**Activity list**.
• a. In the article on Graham Potter's management, rewrite the paragraph beginning "He was thrown into a very messy situation" more briefly, keeping its main facts.
• b. Using the article on Graham Potter's management, answer yes or no for each statement and quote the words that decide it: (i) The author rates Tuchel as the best at individual game tweaks. (ii) Hürzeler moved to a back three against Southampton by choice. (iii) Chilwell said the Chelsea dressing room had a divide between staff and players.
• c. According to the article on Graham Potter's management, why does the author consider pragmatism great? Answer in one to three sentences.

**Page text**.
================================
And here’s a graphic showing Brighton’s pass maps—all against Leicester (of varying strengths) under Potter, De Zerbi, and Hürzeler.
Death, taxes, footballing philosophies, and conceding twice. To Leicester.
👉 Media and Player Management
Media work isn’t Potter’s strongest suit.
A lot of this sentiment stems from his time at Chelsea, but we should really exclude that whole period. Forget it ever happened. Like a bad memory. Obliviate (ahaha, cliché Harry Potter joke), one might say.
He was thrown into a very messy situation, and although he didn’t necessarily help his own cause, he was made the scapegoat. Sure, he had his deficiencies, but some of the headlines that came out during periods of struggle seemed like pure clickbait. After all, why not pile on someone already under pressure?
Also, for the dressing room to get crowded enough for players to literally not have a place to sit… no, there’s just nothing you can do as a manager there (except blame the board, because they deserve to be blamed).
But even in THAT position, Graham Potter had this going for him:
Ben Chilwell: “I've been in dressing rooms before where you know in your head that there's a bit of a divide between staff and players... and for sure, this isn't one of them…
“Potter has dealt with it all brilliantly the past few months.”
He was clearly well liked, but was he respected?
I mean, you have to assume there was some degree of respect, and the media blew the rest out of proportion, because, at least to me, it isn’t conceivable that players would blatantly disrespect their boss, even if he reportedly lacked charisma.
👉 Pragmatism
This, to me, is just a very intriguing aspect of Potter’s management. It reminds me a bit of Tuchel, really, considering I believe him to be the crème de la crème of individual game tweaks.
Firstly, I think pragmatism is great. It’s good to surprise the opponent, and specific match tweaks will do just that—you’re playing to your strengths while specifically countering the opponents’ strengths.
But this is exactly where my doubts come from—if you’re switching it up (and to no small degree) every game, how do you build upon your strengths?
Potter does have a basic foundation (largely possession-based) to build on, I suppose, but at some point, constant chopping and changing is likely to cause some instability. But does this instability warrant a tactical advantage?
Let’s get a second opinion on this. Fabian Hürzeler was forced to switch to a back three against Southampton, what with Brighton’s hobby of collecting injuries as if they were precious gems, and he was asked about it before Brighton’s next match:
Anyway, let’s further analyse pragmatism conceptually in the short term while assuming football to be a players' game (because it is). There is merit to analysing how it could affect West Ham in the long run, but that becomes so presumptuous that its inference value proportionately deteriorates.
👉 Short Term
Match-specific tweaks, and even having a plan A and B for said match, open you up to huge bouts of variance. If the opposing manager lines up how you’d expect them to, hooray! You know exactly how to stop them.
================================
**Material supplied**.
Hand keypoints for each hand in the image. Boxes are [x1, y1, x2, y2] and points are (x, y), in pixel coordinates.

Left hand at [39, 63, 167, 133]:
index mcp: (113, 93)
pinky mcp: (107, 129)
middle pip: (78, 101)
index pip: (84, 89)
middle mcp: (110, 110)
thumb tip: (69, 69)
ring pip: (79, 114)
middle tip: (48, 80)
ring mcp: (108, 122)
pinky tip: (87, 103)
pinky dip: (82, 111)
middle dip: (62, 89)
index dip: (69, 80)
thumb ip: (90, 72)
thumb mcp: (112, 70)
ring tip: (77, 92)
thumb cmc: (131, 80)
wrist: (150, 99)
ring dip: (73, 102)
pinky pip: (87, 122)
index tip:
================================
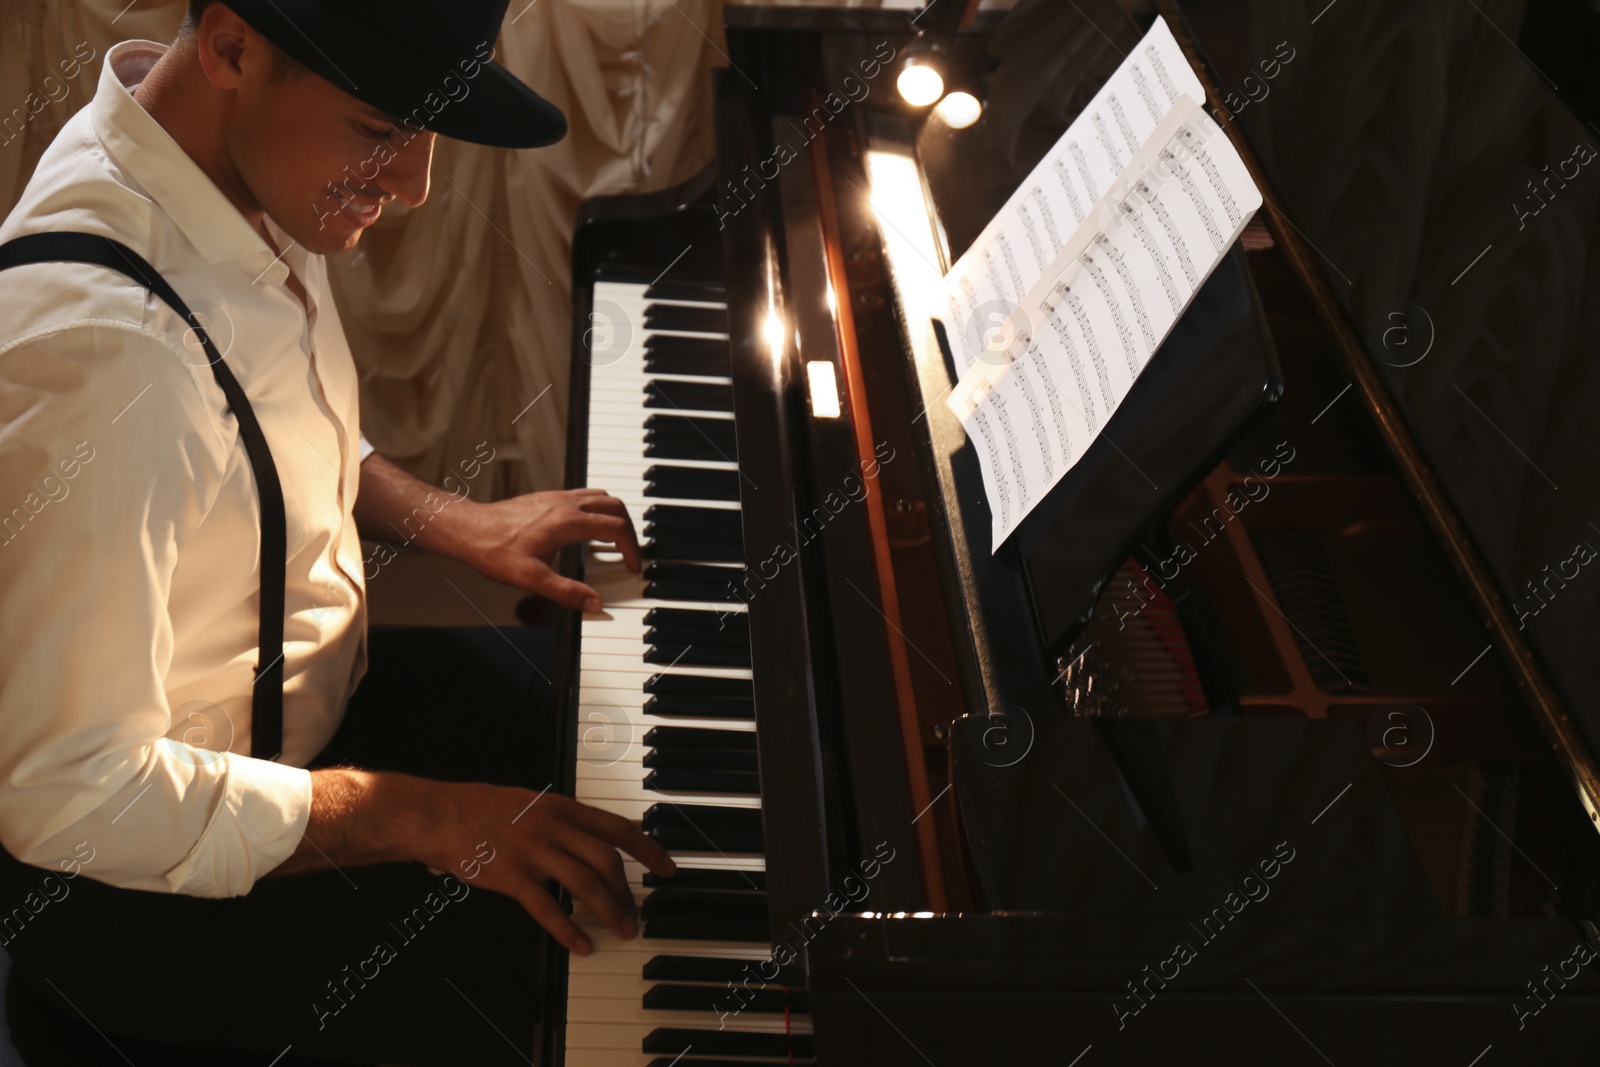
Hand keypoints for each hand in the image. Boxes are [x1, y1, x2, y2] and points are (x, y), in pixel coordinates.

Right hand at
================================
**Responses in order**.
• a. Potter was put into a very messy situation and, though he did not necessarily help himself, was made the scapegoat. He had deficiencies, but some headlines during his struggles seemed like pure clickbait meant to pile on someone already under pressure.

• b.
(i) Yes: "I believe him to be the crème de la crème of individual game tweaks."
(ii) No: "Fabian Hürzeler was forced to switch to a back three against Southampton."
(iii) No: "and for sure, this isn't one of them."

• c. Pragmatism is good for surprising the opponent, and specific match tweaks do that. They let a team play to its strengths while specifically countering the opponent's strengths.